> Opdrachtgegevens
Stel voor elk van de volgende uitspraken vast of deze strookt met het tekstfragment, en antwoord met ja of nee, gevolgd door de woorden uit het tekstfragment die de doorslag geven, letterlijk geciteerd. (a) Het verhaal ‘Het kleine zwarte visje’ dateert uit 1968. (b) Het boek bij Uitgeverij Lannoo bevat tekeningen van Samad Behrangi. (c) Samad Behrangi werd vermoord door het regime van de shah.

┌─ Tekstfragment

Toen het kleine visje klaar was met spreken, riep de moeder uit: ‘Liefje! Ben je gek geworden? De wereld…! De wereld…! Wat is die andere wereld? De wereld is hier, waar we nu zijn. En het leven, dat is ook gewoon wat we nu hebben!’

Het boek verschijnt bij Uitgeverij Lannoo, met tekeningen van Korneel Detailleur. 80-tal pagina’s. Kostprijs: 12,95 euro.

Vertaling van de laatste brief van Farzad Kamangar

Een van de vijf geëxecuteerde Koerden, Farzad Kamangar, heeft een erg ontroerende laatste brief geschreven vanuit de gevangenis. Hij verwijst erin naar het beroemde Perzische kinderverhaal Mahiye siahe kuchulu, ‘Het kleine zwarte visje’, dat ik trouwens net vertaald heb. Dat is een verhaal uit 1968 van Samad Behrangi, net als Farzad een leraar die vermoord werd door het regime, maar dan dat van de shah. ‘Het kleine zwarte visje’ is ook een allegorie voor het verzet tegen een dictatoriale levenswijze, tegen isolement, tegen onwetendheid.

Hier volgt de Nederlandse vertaling van de erg ontroerende laatste brief van Farzad. Verspreid hem, zodat hij niet vergeten wordt.

Wees sterk, kameraden

Er was eens een vis die 10.00 eitjes had gelegd. Alleen één zwart visje overleefde. Hij leeft samen met zijn moeder in een beek. Op een dag zei het kleine visje tegen zijn moeder: “Ik wil hier weg.” De moeder zei: “Waar naartoe?” Het kleine visje antwoordde: “Ik wil gaan kijken waar de beek eindigt.”

Gegroet, celgenoten. Gegroet, vrienden in pijn!

Ik ken jullie goed: jullie zijn de leraren, de buren van de sterren van Khavaran[1], de klasgenoten van tientallen mensen wier teksten tegen hen werden gebruikt, de leraren van studenten wier enige misdaad hun gedachten waren. Ik ken jullie goed: jullie zijn de collega’s van Samad[2] en Ali Khan. Jullie herinneren zich mij, toch?

Ik ben het, degene die vastgeketend zit in de Evin-gevangenis.

└─
┌─ Gegeven informatie

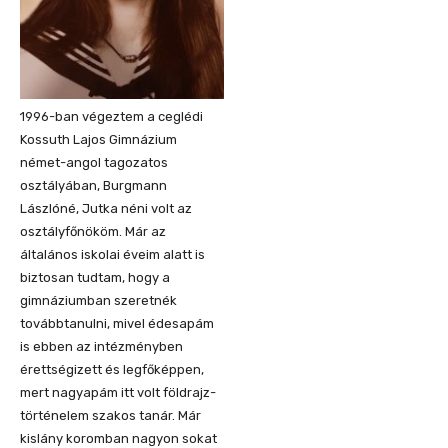
1996-ban végeztem a ceglédi
Kossuth Lajos Gimnázium
német-angol tagozatos
osztályában, Burgmann
Lászlóné, Jutka néni volt az
osztályfőnököm. Már az
általános iskolai éveim alatt is
biztosan tudtam, hogy a
gimnáziumban szeretnék
továbbtanulni, mivel édesapám
is ebben az intézményben
érettségizett és legfőképpen,
mert nagyapám itt volt földrajz-
történelem szakos tanár. Már
kislány koromban nagyon sokat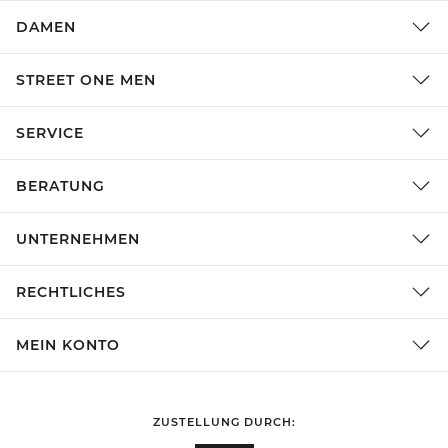
DAMEN
STREET ONE MEN
SERVICE
BERATUNG
UNTERNEHMEN
RECHTLICHES
MEIN KONTO
ZUSTELLUNG DURCH: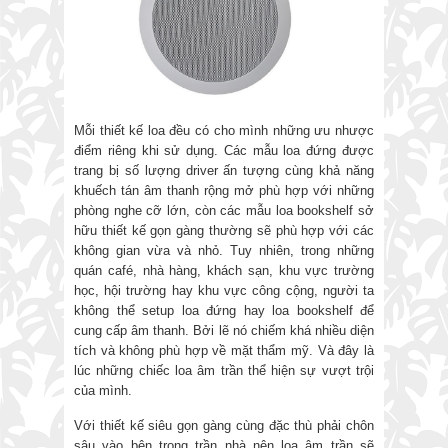
Mỗi thiết kế loa đều có cho mình những ưu nhược
điểm riêng khi sử dụng. Các mẫu loa đứng được
trang bị số lượng driver ấn tượng cùng khả năng
khuếch tán âm thanh rộng mở phù hợp với những
phòng nghe cỡ lớn, còn các mẫu loa bookshelf sở
hữu thiết kế gọn gàng thường sẽ phù hợp với các
không gian vừa và nhỏ. Tuy nhiên, trong những
quán café, nhà hàng, khách sạn, khu vực trường
học, hội trường hay khu vực công cộng, người ta
không thể setup loa đứng hay loa bookshelf để
cung cấp âm thanh. Bởi lẽ nó chiếm khá nhiều diện
tích và không phù hợp về mặt thẩm mỹ. Và đây là
lúc những chiếc loa âm trần thể hiện sự vượt trội
của mình.
Với thiết kế siêu gọn gàng cùng đặc thù phải chôn
sâu vào bên trong trần nhà nên loa âm trần sẽ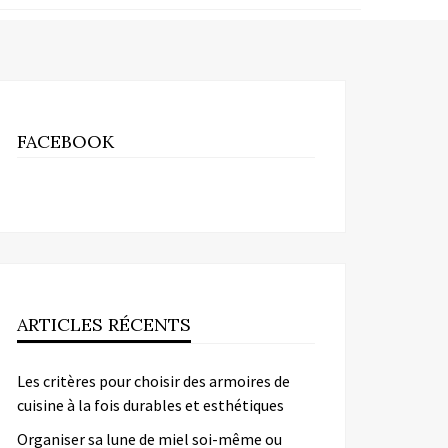
FACEBOOK
ARTICLES RÉCENTS
Les critères pour choisir des armoires de
cuisine à la fois durables et esthétiques
Organiser sa lune de miel soi-même ou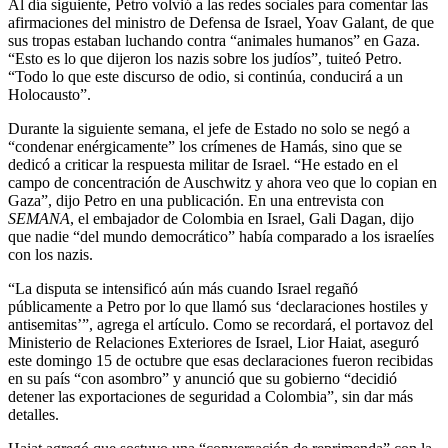
Al día siguiente, Petro volvió a las redes sociales para comentar las
afirmaciones del ministro de Defensa de Israel, Yoav Galant, de que
sus tropas estaban luchando contra “animales humanos” en Gaza.
“Esto es lo que dijeron los nazis sobre los judíos”, tuiteó Petro.
“Todo lo que este discurso de odio, si continúa, conducirá a un
Holocausto”.
Durante la siguiente semana, el jefe de Estado no solo se negó a
“condenar enérgicamente” los crímenes de Hamás, sino que se
dedicó a criticar la respuesta militar de Israel. “He estado en el
campo de concentración de Auschwitz y ahora veo que lo copian en
Gaza”, dijo Petro en una publicación. En una entrevista con
SEMANA
, el embajador de Colombia en Israel, Gali Dagan, dijo
que nadie “del mundo democrático” había comparado a los israelíes
con los nazis.
“La disputa se intensificó aún más cuando Israel regañó
públicamente a Petro por lo que llamó sus ‘declaraciones hostiles y
antisemitas’”, agrega el artículo. Como se recordará, el portavoz del
Ministerio de Relaciones Exteriores de Israel, Lior Haiat, aseguró
este domingo 15 de octubre que esas declaraciones fueron recibidas
en su país “con asombro” y anunció que su gobierno “decidió
detener las exportaciones de seguridad a Colombia”, sin dar más
detalles.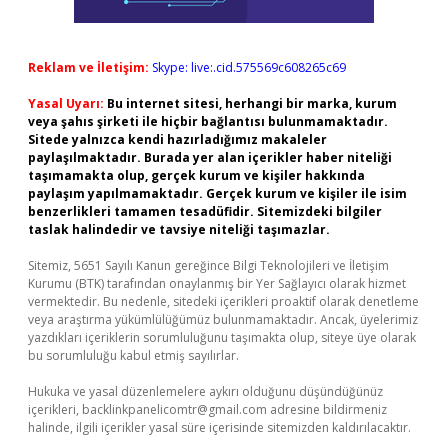
Reklam ve İletişim:
Skype: live:.cid.575569c608265c69
Yasal Uyarı:
Bu internet sitesi, herhangi bir marka, kurum
veya şahıs şirketi ile hiçbir bağlantısı bulunmamaktadır.
Sitede yalnızca kendi hazırladığımız makaleler
paylaşılmaktadır. Burada yer alan içerikler haber niteliği
taşımamakta olup, gerçek kurum ve kişiler hakkında
paylaşım yapılmamaktadır. Gerçek kurum ve kişiler ile isim
benzerlikleri tamamen tesadüfidir. Sitemizdeki bilgiler
taslak halindedir ve tavsiye niteliği taşımazlar.
Sitemiz, 5651 Sayılı Kanun gereğince Bilgi Teknolojileri ve İletişim
Kurumu (BTK) tarafından onaylanmış bir Yer Sağlayıcı olarak hizmet
vermektedir. Bu nedenle, sitedeki içerikleri proaktif olarak denetleme
veya araştırma yükümlülüğümüz bulunmamaktadır. Ancak, üyelerimiz
yazdıkları içeriklerin sorumluluğunu taşımakta olup, siteye üye olarak
bu sorumluluğu kabul etmiş sayılırlar.
Hukuka ve yasal düzenlemelere aykırı olduğunu düşündüğünüz
içerikleri,
backlinkpanelicomtr@gmail.com
adresine bildirmeniz
halinde, ilgili içerikler yasal süre içerisinde sitemizden kaldırılacaktır.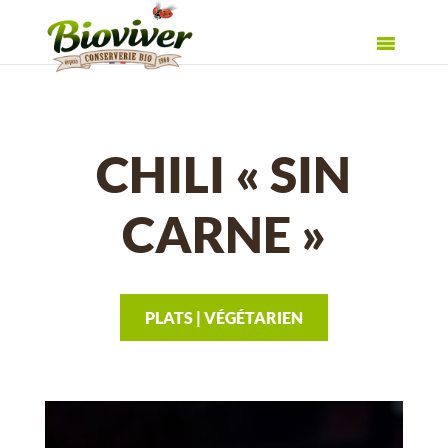
CHILI « SIN
CARNE »
PLATS | VÉGÉTARIEN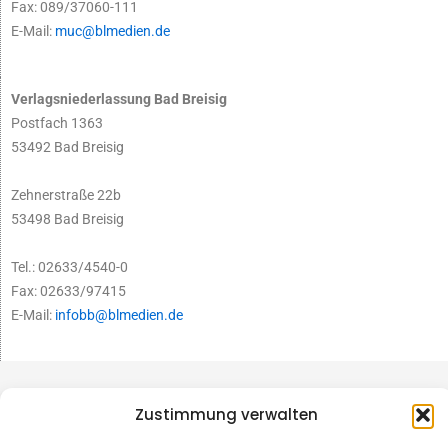
Fax: 089/37060-111
E-Mail:
muc@blmedien.de
Verlagsniederlassung Bad Breisig
Postfach 1363
53492 Bad Breisig
Zehnerstraße 22b
53498 Bad Breisig
Tel.: 02633/4540-0
Fax: 02633/97415
E-Mail:
infobb@blmedien.de
Zustimmung verwalten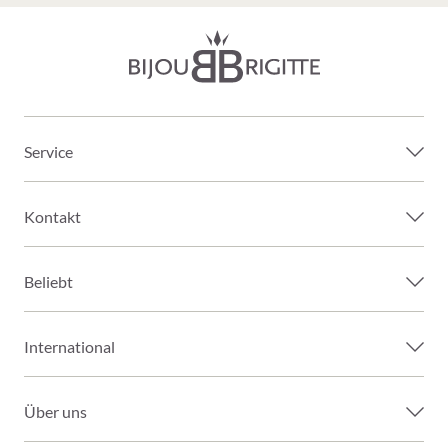
Service
Kontakt
Beliebt
International
Über uns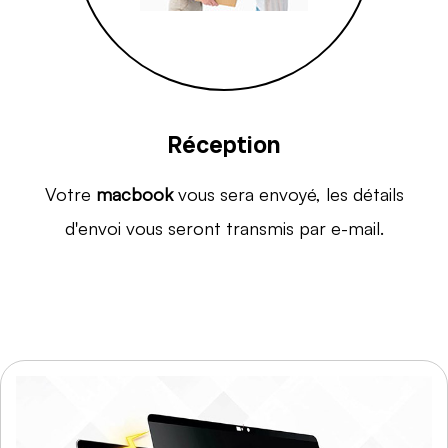
Réception
Votre
macbook
vous sera envoyé, les détails
d'envoi vous seront transmis par e-mail.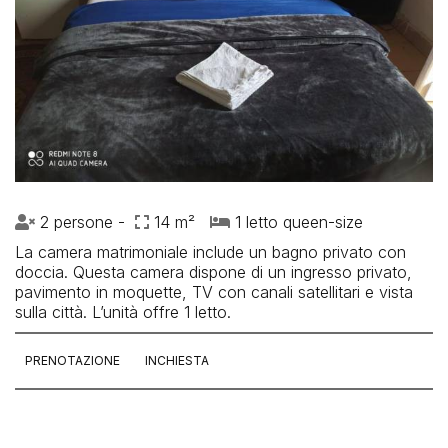
2 persone -
14 m²
1 letto queen-size
La camera matrimoniale include un bagno privato con
doccia. Questa camera dispone di un ingresso privato,
pavimento in moquette, TV con canali satellitari e vista
sulla città. L’unità offre 1 letto.
PRENOTAZIONE
INCHIESTA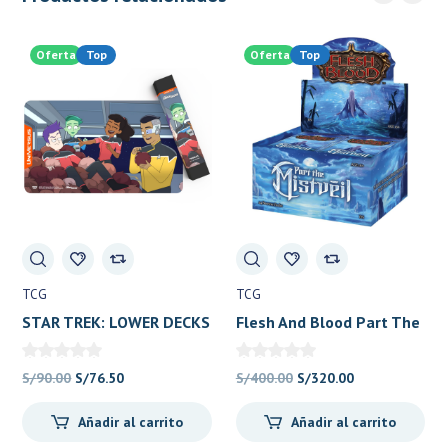
Oferta
Top
Oferta
Top
TCG
TCG
STAR TREK: LOWER DECKS
Flesh And Blood Part The
Playmat: Tribbles
Mistveil 24 Booster Packs
El
El
El
El
S/
90.00
S/
76.50
S/
400.00
S/
320.00
precio
precio
precio
precio
Añadir al carrito
Añadir al carrito
original
actual
original
actual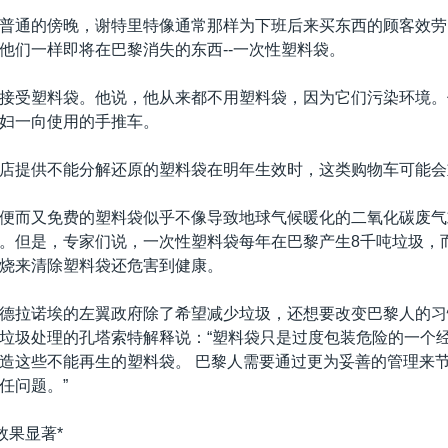
普通的傍晚，谢特里特像通常那样为下班后来买东西的顾客效劳
他们一样即将在巴黎消失的东西--一次性塑料袋。
接受塑料袋。他说，他从来都不用塑料袋，因为它们污染环境。
妇一向使用的手推车。
店提供不能分解还原的塑料袋在明年生效时，这类购物车可能会
便而又免费的塑料袋似乎不像导致地球气候暖化的二氧化碳废气
。但是，专家们说，一次性塑料袋每年在巴黎产生8千吨垃圾，
烧来清除塑料袋还危害到健康。
德拉诺埃的左翼政府除了希望减少垃圾，还想要改变巴黎人的习
垃圾处理的孔塔索特解释说：“塑料袋只是过度包装危险的一个
造这些不能再生的塑料袋。 巴黎人需要通过更为妥善的管理来
任问题。”
效果显著*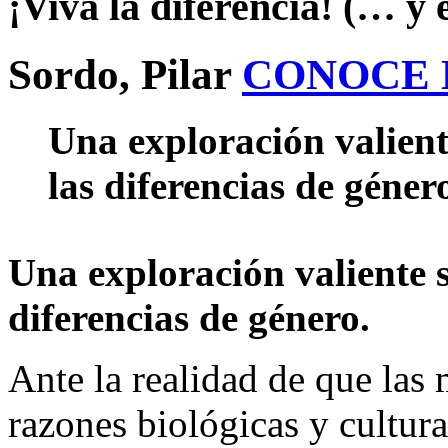
¡Viva la diferencia! (… y
Sordo, Pilar
CONOCE
Una exploración valient
las diferencias de géner
Una exploración valiente s
diferencias de género.
Ante la realidad de que las
razones biológicas y cultura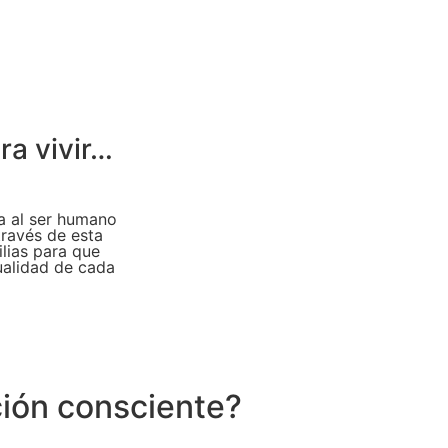
ra vivir…
a al ser humano
través de esta
lias para que
ualidad de cada
ción consciente?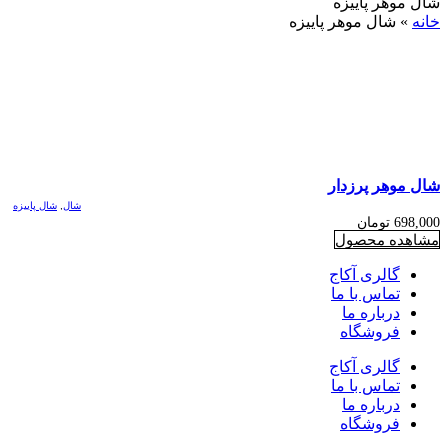
شال موهر پاییزه
خانه
»
شال موهر پاییزه
شال موهر پرزدار
شال
,
شال پاییزه
698,000
تومان
مشاهده محصول
گالری آکاج
تماس با ما
درباره ما
فروشگاه
گالری آکاج
تماس با ما
درباره ما
فروشگاه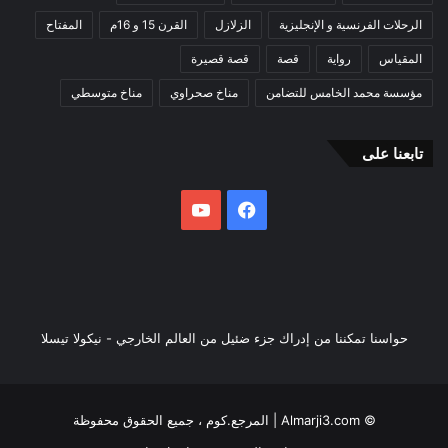
الرحلات الفرنسية و الإنجليزية
الزلازل
القرن 15 و 16م
المفتاح
المقياس
رواية
قصة
قصة قصيرة
مؤسسة محمد الخامس للتضامن
مناخ صحراوي
مناخ متوسطي
تابعنا على
فيسبوك
يوتيوب
حواسنا تمكننا من إدراك جزء ضئيل من العالم الخارجي - نيكولا تيسلا
© Almarji3.com | المرجع.كوم ، جميع الحقوق محفوظة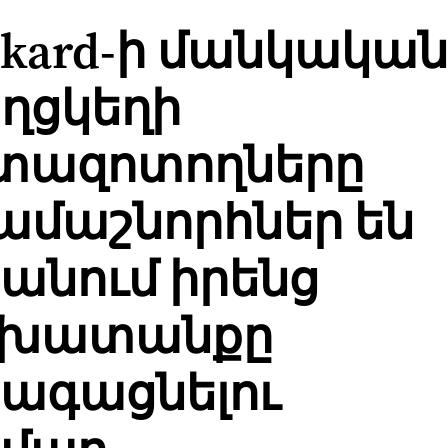
ckard-ի մանկական
ղցկեղի
տազոտողները
ամաշնորհներ են
անում իրենց
շխատանքը
ագացնելու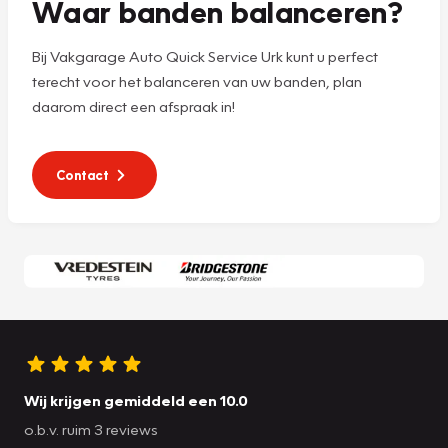
Waar banden balanceren?
Bij Vakgarage Auto Quick Service Urk kunt u perfect
terecht voor het balanceren van uw banden, plan
daarom direct een afspraak in!
Contact
Wij krijgen gemiddeld een 10.0
o.b.v. ruim 3 reviews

└─

> Uitkomst
(a) Ja: „Dat is een verhaal uit 1968 van Samad Behrangi”.
(b) Nee: „met tekeningen van Korneel Detailleur”.
(c) Ja: „een leraar die vermoord werd door het regime, maar dan dat van de shah”.